I made up a new sheet for myself - since the hand-off sheet is confusing to me and doesn't help with med administration. It DOES help me, but I've been told numerous times that it's no good ... I shouldn't be using all that paper I should just be writing down times of administration, not meds, or should be remembering things, or writing down the first letter of every med, and then not taking the WOW into the pixus room. And I definitely shouldn't be standing there with my sheet asking the handoff nurse questions and writing down her answers to fill in my sheet ... it's insulting to the handoff nurse. And I should not trust anything the handoff nurse says ... I should check the WOW myself, because she could be mistaken and my license is at stake. So what good is a handoff? Apparently just to report what the patient did on the last shift. Everything else should be gotten from the machine. Only there is little time to gather the information from the machine. It does no good to come in early because they don't make patient assignments until 5 minutes before shift change. I could REALLY use them doing it before that, and would get my "stuff" together off the time clock, so that I'd have more of an idea of what was going on, before shift change. 15 minutes after report people are asking me if I've made rounds on my patients (I'm supposed to have done a head to toe on 6 patients in that time period, like everyone else does).

Anyway ... I'm not doing well. I'm seriously not doing well. They've put me on an extra week of orientation. I feel like I could use another 4 weeks of it. They said they're taking it week by week and tried to be very reassuring that so many new nurses have been through this. And I've been switched to day shift for a week, so that I can precept with this other gal, who the Nurse Manager says is more like me and "quiet" ... which, I'm not all that quiet, but seem so when I go to work. Sitting there in the Nurse Manager's office, I was trying to be very calm and professional, but was preoccupied by my uncontrollable mouth, which wanted to quiver. Geez. I wasn't about to cry but my mouth disagreed.
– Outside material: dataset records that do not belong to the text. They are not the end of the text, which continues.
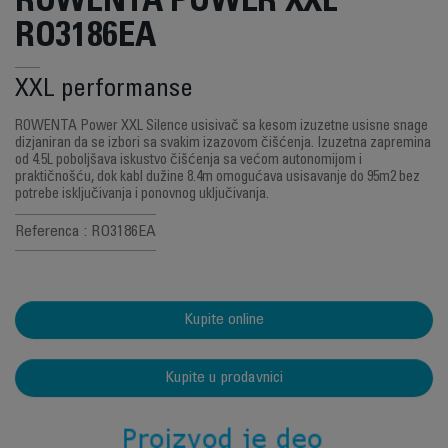
ROWENTA POWER XXL
RO3186EA
XXL performanse
ROWENTA Power XXL Silence usisivač sa kesom izuzetne usisne snage
dizjaniran da se izbori sa svakim izazovom čišćenja. Izuzetna zapremina
od 4.5L poboljšava iskustvo čišćenja sa većom autonomijom i
praktičnošću, dok kabl dužine 8.4m omogućava usisavanje do 95m2 bez
potrebe isključivanja i ponovnog uključivanja.
Referenca : RO3186EA
Kupite online
Kupite u prodavnici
I have not told anyone except my best friend about this. Too humiliating. Will I be a bad nurse? Is this a bad omen? Am I only fit to sit by someone's side and pat their hand? Heck it's my only skill. Oh except for charting. Apparantly I'm a rock star when it comes to charting, and apparantly this is an unusual skill for a new nurse. Not exactly going to help anyone get better though, being good at charting, which carries no stress because no one ever got hurt or sick from a nurse forgetting to chart gastrointestinal sounds, have they?

I am frightened.

Maybe Protonix isn't a high-risk med but...it shouldn't be "luck" that a nurse checks a hospital-approved drug reference before ANY medication administration. Especially if you're unfamiliar with the med in question.

When I've given Protonix IVP, I've removed the vial from a box which contains a leaflet with reconstitution/rate of administration instructions.

And--I've learned that taking report is one thing, but verifying what you learn there is another. You can't take everything said by the off-going nurse as gospel. You verify it by your head-to-toe assessment and what you read in the chart (and what the patient tells you). Nurses accidentally omit info and make mistakes during report. You can't take everything you hear there at face value.

That being said, of course you'll have struggles and challenges as a new grad. I know I will! It sounds like you're working at a place that isn't too open to questions (or maybe you're not asking enough?). Charting know-how is good--I've also been praised for this in my clinical rotations. But hang in there with the speed, pacing, and brain-sheets. It sounds like you just need a some more practice at the RN role, and you'll be fine.